======== TEXT
Need help deriving the energy of a signal

Question

I am solving old exam problems in preparation of my exam in signals, and I'm having trouble with a question.

For a continuous aperiodic signal with the spectrum $X(\omega)=\exp(-\omega^2)$ I am to derive the energy of the signal. I have made it this far, in agreement with the solution manual:

$W = \frac{1}{2\pi}\int_{-\infty}^{\infty} \exp(-(\sqrt{2}\omega)^2)\,\mathrm{d}\omega$

The assignment then suggests substituting in the error function

$\mathrm{erf}(z) = \frac{1}{\sqrt{\pi}} \int_{-z}^z \exp(-y^2)\,\mathrm{d}y$

and exploiting that $\mathrm{erf}(z) \rightarrow 1$ towards infinity, which makes good sense, but the result in the solution manual before reducing the expression is

$W = \frac{1}{2\pi} \sqrt{\frac{\pi}{2}} \mathrm{erf}(\sqrt{2}\omega)\Big\rvert_{\omega \rightarrow \infty}$

I don't understand where the $\frac{1}{2}$ in the square root comes from, so I would appreciate if anyone could help me understand this.

Answer 1

The factor just comes from the substitution $y=\sqrt{2}\omega$ in the integral defining the error function:

$$\begin{align}E_x=\frac{1}{2\pi}\int_{-\infty}^{\infty}|X(\omega)|^2d\omega&=\frac{1}{2\pi}\int_{-\infty}^{\infty}e^{-2\omega^2}d\omega\\&=\frac{1}{2\pi}\frac{1}{\sqrt{2}}\int_{-\infty}^{\infty}e^{-(\sqrt{2}\omega)^2}d(\sqrt{2}\omega)\\&=\frac{1}{2\pi}\frac{1}{\sqrt{2}}\int_{-\infty}^{\infty}e^{-y^2}dy\\&=\frac{1}{2\pi}\sqrt{\frac{\pi}{2}}\lim_{x\to\infty}\textrm{erf}(x)\\&=\frac{1}{2\sqrt{2\pi}}\end{align}$$
================
======== INFORMATION SHOWN
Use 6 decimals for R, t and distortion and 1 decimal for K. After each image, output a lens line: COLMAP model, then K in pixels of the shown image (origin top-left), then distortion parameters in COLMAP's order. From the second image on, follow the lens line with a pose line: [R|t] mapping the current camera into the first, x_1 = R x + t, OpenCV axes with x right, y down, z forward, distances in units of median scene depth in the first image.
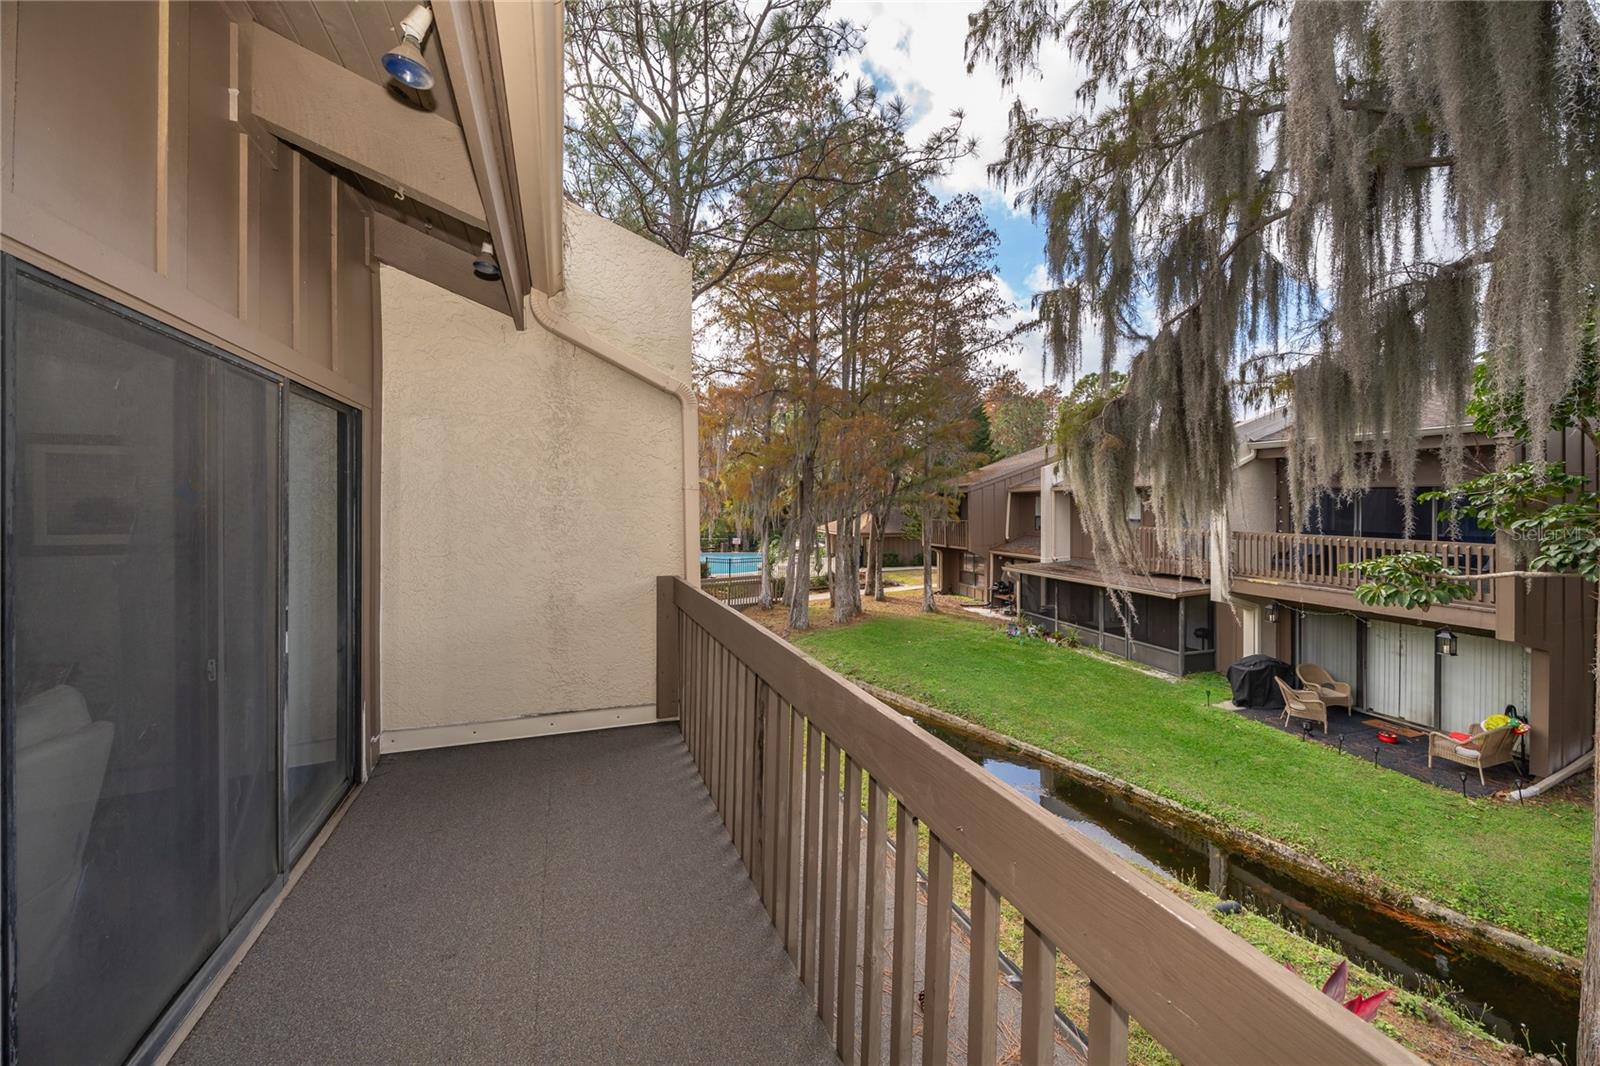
================
-- WORK ORDER 1 --
In the signal energy thread, what substitution does Answer 1 say produces the factor?
-- WORK ORDER 2 --
Translate this sentence from the signal energy thread into Spanish: "I am solving old exam problems in preparation of my exam in signals, and I'm having trouble with a question."

-- ANSWER SECTION 1 --
The substitution y = √2·ω in the integral defining the error function.

-- ANSWER SECTION 2 --
Estoy resolviendo problemas de exámenes antiguos como preparación para mi examen de señales, y tengo dificultades con una pregunta.